The preliminary sign-off from the OCC is a procedural milestone, not a full licence. It indicates the proposed model cleared initial regulatory gates. Final clearance will require further financial and operational verifications and ongoing supervisory scrutiny.
The project counts investors including Peter Thiel, Palmer Luckey and Joe Lonsdale. Industry reporting has noted those links. Ultimately, Erebor’s credibility will rest on governance and risk management.
Founders describe a hybrid model — a crypto-friendly bank charter combined with services for a bank for tech startups. The bank aims to serve AI labs, defence contractors and digital-asset firms. At the same time, management highlights compliance and conservative risk limits to avoid past operational pitfalls.
Erebor plans traditional lending, treasury management and bespoke digital asset banking services. It also intends custody-like arrangements and APIs for blockchain-native companies. Reported plans place significant operations in Columbus, Ohio, positioning the city as a regional tech hub alternative to Silicon Valley.
Supervisors will focus on anti-money-laundering controls, custody arrangements and crypto accounting. The OCC has signalled that digital-asset activities can have a place in the federal banking system when done safely. Expect examiners to require clear custody chains, vendor due diligence and robust reconciliation processes.

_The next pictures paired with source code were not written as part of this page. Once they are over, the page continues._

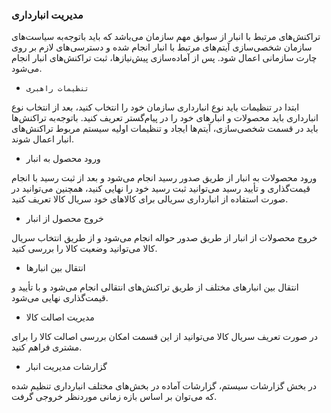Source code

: ### مدیریت انبارداری 


تراکنش‌های مرتبط با انبار از سوابق مهم سازمان می‌باشد که باید باتوجه‌به سیاست‌های سازمان شخصی‌سازی آیتم‌های مرتبط با انبار انجام شده و دسترسی‌های لازم بر روی چارت سازمانی اعمال شود. پس از آماده‌سازی پیش‌نیازها، ثبت تراکنش‌های انبار انجام می‌شود.


-     تنظیمات راهبری



ابتدا در تنظیمات باید نوع انبارداری سازمان خود را انتخاب کنید، بعد از انتخاب نوع انبارداری باید محصولات و انبارهای خود را در پیام‌گستر تعریف کنید. باتوجه‌به تراکنش‌ها باید در قسمت شخصی‌سازی، آیتم‌ها ایجاد و تنظیمات اولیه سیستم مربوط تراکنش‌های انبار اعمال شوند.



- 	ورود محصول به انبار



ورود محصولات به انبار از طریق صدور رسید انجام می‌شود و بعد از ثبت رسید با انجام قیمت‌گذاری و تأیید رسید می‌توانید ثبت رسید خود را نهایی کنید، همچنین می‌توانید در صورت استفاده از انبارداری سریالی برای کالا‌های خود سریال کالا تعریف کنید.



-  خروج محصول از انبار


خروج محصولات از انبار از طریق صدور حواله انجام می‌شود و از طریق انتخاب سریال کالا می‌توانید وضعیت کالا را بررسی کنید.



-  	انتقال بین انبارها


انتقال بین انبارهای مختلف از طریق تراکنش‌های انتقالی انجام می‌شود و با تأیید و قیمت‌گذاری نهایی می‌شود.



-  	مدیریت اصالت کالا


در صورت تعریف سریال کالا می‌توانید از این قسمت امکان بررسی اصالت کالا را برای مشتری فراهم کنید.


-  	گزارشات مدیریت انبار


در بخش گزارشات سیستم، گزارشات آماده در بخش‌های مختلف انبارداری تنظیم شده که می‌توان بر اساس بازه زمانی موردنظر خروجی گرفت.

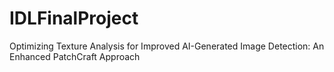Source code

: # IDLFinalProject
Optimizing Texture Analysis for Improved AI-Generated Image Detection: An Enhanced PatchCraft Approach
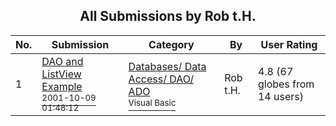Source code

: ﻿<div align="center">

## All Submissions by Rob t\.H\.

</div>

No.  | Submission | Category | By   | User Rating
---- | ---------- | -------- | ---- | -----------
1 | [DAO and ListView Example<br /><sup>2001-10-09 01:48:12</sup>](https://github.com/Planet-Source-Code/rob-t-h-dao-and-listview-example__1-27926) | [Databases/ Data Access/ DAO/ ADO<br /><sup>Visual Basic</sup>](../ByCategory/databases-data-access-dao-ado__1-6.md) | Rob t\.H\. | 4.8 (67 globes from 14 users)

Some observers frame Erebor as part of the hunt for a Silicon Valley bank replacement. However, the market values entrenched relationships, balance-sheet flexibility and broad distribution networks. Therefore, Erebor’s success will depend on execution, product reliability and credible governance rather than narrative alone.
OCC leadership has emphasised that banks engaging in digital assets must meet high supervisory standards. As one industry report noted, Comptroller Jonathan Gould said the OCC “does not impose blanket barriers to banks that want to engage in digital asset activities,” reflecting a conditional, supervised approach.

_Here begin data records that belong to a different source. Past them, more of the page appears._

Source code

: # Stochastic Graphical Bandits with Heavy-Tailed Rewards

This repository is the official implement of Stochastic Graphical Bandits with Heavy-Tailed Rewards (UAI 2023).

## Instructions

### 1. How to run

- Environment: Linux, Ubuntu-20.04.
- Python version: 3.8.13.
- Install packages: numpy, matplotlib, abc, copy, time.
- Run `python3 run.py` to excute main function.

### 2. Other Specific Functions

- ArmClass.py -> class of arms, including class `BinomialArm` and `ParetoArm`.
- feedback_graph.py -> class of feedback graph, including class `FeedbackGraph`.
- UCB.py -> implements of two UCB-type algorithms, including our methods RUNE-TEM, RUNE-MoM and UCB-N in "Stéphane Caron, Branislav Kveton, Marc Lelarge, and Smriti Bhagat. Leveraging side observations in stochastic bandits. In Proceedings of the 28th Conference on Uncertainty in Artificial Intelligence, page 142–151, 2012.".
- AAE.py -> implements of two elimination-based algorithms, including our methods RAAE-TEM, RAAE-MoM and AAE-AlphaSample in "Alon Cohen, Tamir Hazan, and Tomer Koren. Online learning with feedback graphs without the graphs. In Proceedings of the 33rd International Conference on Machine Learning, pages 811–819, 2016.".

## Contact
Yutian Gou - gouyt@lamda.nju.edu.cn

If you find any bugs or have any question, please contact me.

A conservatively managed, well-capitalised bank could attract institutional deposits and venture funding. Conversely, rapid scaling without strong controls could introduce vulnerabilities. Market participants should therefore review governance, capital plans and operational resilience before reallocating core banking services.

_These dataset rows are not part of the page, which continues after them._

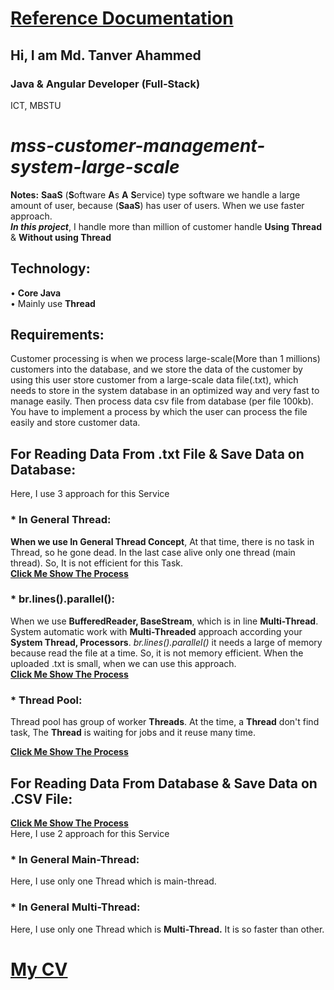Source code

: # <u>Reference Documentation</u>

## Hi, I am Md. Tanver Ahammed

### Java & Angular Developer (Full-Stack)
ICT, MBSTU

# **_mss-customer-management-system-large-scale_**

**Notes:**
**SaaS** (**S**oftware **A**s **A** **S**ervice) type software we handle a
large amount of user, because (**SaaS**) has user of users. When we use faster approach.<br>
_**In this project**_, I handle more than million of customer handle **Using
Thread** & **Without using Thread**

## Technology:

• **Core Java**<br>
• Mainly use **Thread**

## Requirements:

Customer processing is when we process large-scale(More than 1 millions) customers into
the database, and we store the data of the customer by using this user store customer from 
a large-scale data file(.txt), which needs to store in the system database in an optimized
way and very fast to manage easily. Then process data csv file from database (per file 100kb). 
You have to implement a process by which the user can process the file easily and 
store customer data.



## For Reading Data From .txt File & Save Data on Database:

Here, I use 3 approach for this Service

### * **In General Thread:**

**When we use In General Thread Concept**,
At that time, there is no task in Thread, so he gone dead.
In the last case alive only one thread (main thread). So, It is not efficient for this Task.<br>
[**Click Me Show The Process**](https://github.com/Tanver-Ahammed/mss-customer-management-system-large-scale/blob/main/customer-management-system-large-scale-java-core/src/com/customer/management/main/read/txt/write/db/MainClass.java)

### * **br.lines().parallel():**

When we use **BufferedReader, BaseStream**, which is in line **Multi-Thread**.
System automatic work with **Multi-Threaded** approach according your **System Thread, Processors**.
_br.lines().parallel()_  it needs a large of memory because read the file at a time.
So, it is not memory efficient. When the uploaded .txt is small, when we can
use this approach.<br>
[**Click Me Show The Process**](https://github.com/Tanver-Ahammed/mss-customer-management-system-large-scale/blob/main/customer-management-system-large-scale-java-core/src/com/customer/management/main/read/txt/write/db/StreamMain.java)

### * **Thread Pool:**

Thread pool has group of worker **Threads**. At the time, a **Thread** don't find task, The 
**Thread** is waiting for jobs and it reuse many time.

[**Click Me Show The Process**](https://github.com/Tanver-Ahammed/mss-customer-management-system-large-scale/blob/main/customer-management-system-large-scale-java-core/src/com/customer/management/main/read/txt/write/db/ThreadPoolMain.java)

## For Reading Data From Database & Save Data on .CSV File:

[**Click Me Show The Process**](https://github.com/Tanver-Ahammed/mss-customer-management-system-large-scale/blob/main/customer-management-system-large-scale-java-core/src/com/customer/management/main/fetch/db/write/csv/FetchingDataMainClass.java)<br>
Here, I use 2 approach for this Service

### * **In General Main-Thread:**

Here, I use only one Thread which is main-thread.

### * **In General Multi-Thread:**

Here, I use only one Thread which is **Multi-Thread.** It is so faster than other. 

<h1><a href="https://drive.google.com/drive/folders/1TRF2s7W4yXStEyVeZAG_bna_25D2m9eG">
My CV
</a> </h1>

Final licensing hinges on resolving operational, legal and compliance conditions. The OCC will look for verified capital adequacy, favourable audits and a comprehensive crypto custody framework. In short, preliminary approval starts an extended supervisory process rather than signalling a finish line.
This initiative could widen banking access for blockchain and tech firms that have been underserved. A compliant, well-capitalised national bank may reduce frictions in payments, custody and capital formation.
Practically speaking, teams pursuing a national charter should budget for independent custody attestations, SOC audits and a 6–12 month remediation window to resolve operational findings before final approval. Expect examiners to require conservative capital buffers, live resilience testing and documented third-party vendor reviews.